Missile and drone strikes have cut Saudi Arabia’s oil production capacity by about 600,000 barrels per day and reduced flows through its East-West pipeline by roughly 700,000 bpd, the Kingdom’s energy ministry has revealed.
The East-West system has become one of Saudi Arabia’s primary export routes, moving crude from the Gulf to the Red Sea and bypassing the Strait of Hormuz.
One of the pipeline’s pumping stations was struck, limiting throughput. At the same time, direct hits to upstream assets have taken barrels offline. The Manifa field lost about 300,000 bpd of capacity, and previous damage at Khurais accounts for another 300,000 bpd.
Refining capacity has also been hit, including Ras Tanura, Jubail, Yanbu, and Riyadh.

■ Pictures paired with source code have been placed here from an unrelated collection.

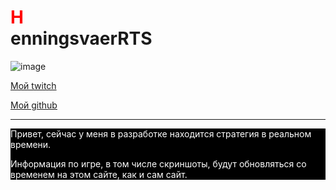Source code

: 
# <div style="color: #ff0000;">H</div>enningsvaerRTS 

![image](https://user-images.githubusercontent.com/34309871/187972346-706e2aa5-66ee-4224-b059-7d8aa6ee2c06.png)


[Мой twitch](https://www.twitch.tv/henningsvaerl)

[Мой github](https://github.com/AntonNikolaevmyname)

---------------------------------------------

<div style="background-color: #000; color: #fff;">
Привет, сейчас у меня в разработке находится стратегия в реальном времени.

Информация по игре, в том числе скриншоты, будут обновляться со временем на этом сайте, как и сам сайт.

</div>
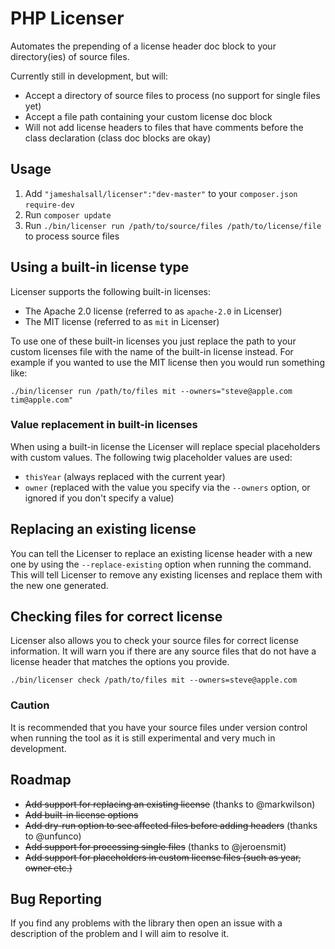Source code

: # PHP Licenser #

Automates the prepending of a license header doc block to your directory(ies) of source files.

Currently still in development, but will:

- Accept a directory of source files to process (no support for single files yet)
- Accept a file path containing your custom license doc block
- Will not add license headers to files that have comments before the class declaration (class doc blocks are okay)

## Usage ##

1. Add `"jameshalsall/licenser":"dev-master"` to your `composer.json` `require-dev`
2. Run `composer update`
3. Run `./bin/licenser run /path/to/source/files /path/to/license/file` to process source files

## Using a built-in license type ##

Licenser supports the following built-in licenses:

- The Apache 2.0 license (referred to as `apache-2.0` in Licenser)
- The MIT license (referred to as `mit` in Licenser)

To use one of these built-in licenses you just replace the path to your custom licenses file with the name of the built-in
license instead. For example if you wanted to use the MIT license then you would run something like:

    ./bin/licenser run /path/to/files mit --owners="steve@apple.com tim@apple.com"

### Value replacement in built-in licenses

When using a built-in license the Licenser will replace special placeholders with custom values. The following twig placeholder
values are used:

- `thisYear` (always replaced with the current year)
- `owner` (replaced with the value you specify via the `--owners` option, or ignored if you don't specify a value)

## Replacing an existing license ##

You can tell the Licenser to replace an existing license header with a new one by using the `--replace-existing` option
when running the command. This will tell Licenser to remove any existing licenses and replace them with the new one generated.

## Checking files for correct license ##

Licenser also allows you to check your source files for correct license information. It will warn you if there are any
source files that do not have a license header that matches the options you provide.

    ./bin/licenser check /path/to/files mit --owners=steve@apple.com

### Caution ###

It is recommended that you have your source files under version control when running the tool as it is still experimental
and very much in development.

## Roadmap ##

- ~~Add support for replacing an existing license~~ (thanks to @markwilson)
- ~~Add built-in license options~~
- ~~Add dry-run option to see affected files before adding headers~~ (thanks to @unfunco)
- ~~Add support for processing single files~~ (thanks to @jeroensmit)
- ~~Add support for placeholders in custom license files (such as year, owner etc.)~~

## Bug Reporting ##

If you find any problems with the library then open an issue with a description of the problem and I will aim to resolve
it.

Processing sites at Ju’aymah were affected by fires, reducing exports of liquefied petroleum gas and natural gas liquids as well.
Saudi Arabia has been the subject of repeated attacks since the start of the U.S.-Israeli war with Iran, with hundreds of missiles and drones targeting energy infrastructure across the Kingdom. Most have been intercepted, but enough have landed to disrupt operations.
The loss of pipeline capacity compounds the problem. Even barrels that can still be produced face constraints reaching export terminals.
Saudi Arabia remains the world’s largest oil exporter and a central supplier to global markets. Any disruption to its production, refining, or export system feeds directly into available supply.
According to the energy ministry, ongoing attacks are also drawing down operational and emergency inventories, reducing the country’s ability to offset losses.